The panel was hosted by Kent Lew of SOTA whose professionalism blew me away, frankly. I had received an email from Kent looking for advice some days before the conference. He ignored everything I wrote and it’s clear to me now that I should never, ever be allowed to host a panel discussion.

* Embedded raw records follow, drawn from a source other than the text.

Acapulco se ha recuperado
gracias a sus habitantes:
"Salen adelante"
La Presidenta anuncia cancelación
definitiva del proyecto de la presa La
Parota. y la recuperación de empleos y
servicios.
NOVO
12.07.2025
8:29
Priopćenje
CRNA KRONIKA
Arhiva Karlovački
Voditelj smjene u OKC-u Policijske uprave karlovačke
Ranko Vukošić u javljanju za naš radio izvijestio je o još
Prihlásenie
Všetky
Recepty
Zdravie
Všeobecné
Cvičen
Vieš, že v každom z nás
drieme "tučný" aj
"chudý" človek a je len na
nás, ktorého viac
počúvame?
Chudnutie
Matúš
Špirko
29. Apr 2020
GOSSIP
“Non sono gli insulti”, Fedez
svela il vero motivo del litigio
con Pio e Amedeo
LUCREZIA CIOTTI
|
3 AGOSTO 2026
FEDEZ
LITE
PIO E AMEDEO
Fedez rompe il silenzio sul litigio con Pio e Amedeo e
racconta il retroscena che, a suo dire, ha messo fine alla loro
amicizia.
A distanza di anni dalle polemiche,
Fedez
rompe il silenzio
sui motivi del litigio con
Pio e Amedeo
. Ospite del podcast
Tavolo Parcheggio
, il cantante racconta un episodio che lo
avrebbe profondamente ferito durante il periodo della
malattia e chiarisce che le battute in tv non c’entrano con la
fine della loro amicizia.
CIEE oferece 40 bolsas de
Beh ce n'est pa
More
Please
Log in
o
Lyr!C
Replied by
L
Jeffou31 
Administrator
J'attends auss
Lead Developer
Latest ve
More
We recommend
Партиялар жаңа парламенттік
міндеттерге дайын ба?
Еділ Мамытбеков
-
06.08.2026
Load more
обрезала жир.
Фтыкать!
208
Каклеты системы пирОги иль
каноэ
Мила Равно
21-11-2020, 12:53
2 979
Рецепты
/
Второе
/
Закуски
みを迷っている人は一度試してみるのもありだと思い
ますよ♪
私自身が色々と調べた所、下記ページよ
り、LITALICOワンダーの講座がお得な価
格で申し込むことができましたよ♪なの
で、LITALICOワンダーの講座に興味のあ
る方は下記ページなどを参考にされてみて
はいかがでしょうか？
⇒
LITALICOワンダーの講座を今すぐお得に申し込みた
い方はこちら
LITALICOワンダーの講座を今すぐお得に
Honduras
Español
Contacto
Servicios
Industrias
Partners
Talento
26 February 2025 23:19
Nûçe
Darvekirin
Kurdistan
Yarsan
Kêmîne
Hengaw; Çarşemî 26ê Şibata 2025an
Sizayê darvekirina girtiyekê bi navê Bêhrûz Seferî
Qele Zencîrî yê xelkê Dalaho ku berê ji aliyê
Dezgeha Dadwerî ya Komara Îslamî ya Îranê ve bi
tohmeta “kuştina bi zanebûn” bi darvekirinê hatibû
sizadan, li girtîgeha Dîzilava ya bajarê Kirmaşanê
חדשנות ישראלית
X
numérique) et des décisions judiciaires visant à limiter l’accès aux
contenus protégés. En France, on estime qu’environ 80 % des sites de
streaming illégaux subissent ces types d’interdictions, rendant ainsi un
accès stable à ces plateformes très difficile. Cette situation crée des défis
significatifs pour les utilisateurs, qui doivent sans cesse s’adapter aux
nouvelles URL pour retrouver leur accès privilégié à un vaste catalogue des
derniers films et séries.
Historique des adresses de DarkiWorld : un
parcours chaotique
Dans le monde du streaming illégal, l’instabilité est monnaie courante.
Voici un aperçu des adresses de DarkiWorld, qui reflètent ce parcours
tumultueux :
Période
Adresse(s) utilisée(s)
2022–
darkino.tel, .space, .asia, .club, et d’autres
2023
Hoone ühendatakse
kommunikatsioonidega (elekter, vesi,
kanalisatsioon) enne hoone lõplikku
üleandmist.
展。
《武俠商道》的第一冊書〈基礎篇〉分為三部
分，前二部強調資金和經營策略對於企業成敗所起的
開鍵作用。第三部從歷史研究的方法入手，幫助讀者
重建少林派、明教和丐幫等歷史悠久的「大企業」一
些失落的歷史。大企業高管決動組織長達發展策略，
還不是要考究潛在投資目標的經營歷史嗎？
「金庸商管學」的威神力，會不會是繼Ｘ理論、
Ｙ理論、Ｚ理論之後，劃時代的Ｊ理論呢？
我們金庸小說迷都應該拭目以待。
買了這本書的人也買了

The panel itself was a mix of people representing different points of view. Sitting from left to right on the panel were:
- David Dewitt – Monotype Imaging
- Shu Yun-Lai – Type and Web Designer
- Ted Harrison – President of Fontlab
- Thomas Phinney – 10+ years with Adobe, now with Extensis
- Bryan Mason – TypeKit
- Christopher Slye – Adobe
- John Hudson – Tiro Typeworks
- Ivo Gabrowitsch – FontFont
- Garrick Van Buren – Kernest
- Bill Davis – Ascender
- Frank Martinez – IP Attorney
An Audio Recording Of The Conference Has Been Posted
Check it out here.
Apropos of calling a spade a spade, I was not satisfied with the answers I got to my questions from the two members of the Web Fonts panel to whom my questions were addressed. You know who you are! I’m waiting for clarifications and will report on those in later posts.
Photos Of The Panel
In this pic from left to right are: Shu Yun-Lai (partly hidden), Ted Harrison, Thomas Phinney, Bryan Mason, Kent Lew (speaking), Christopher Slye, John Hudson, Ivo Gabrowitsch, Garrick Van Buren:
Left to right: David DeWitt, Shu Yun-Lai, Ted Harrison, Thomas Phinney (speaking), Bryan Mason, Kent Lew, Christopher Slye, John Hudson (partly hidden):
Left to right: Kent Lew, Christopher Slye, John Hudson, Ivo Gabrowitsch, Garrick Van Buren:
Left to right: David DeWitt (speaking), Shu Yun-Lai, Ted Harrison, Thomas Phinney:
My apologies to attorney Frank Martinez for not including him in any pics. Freudian, to be sure.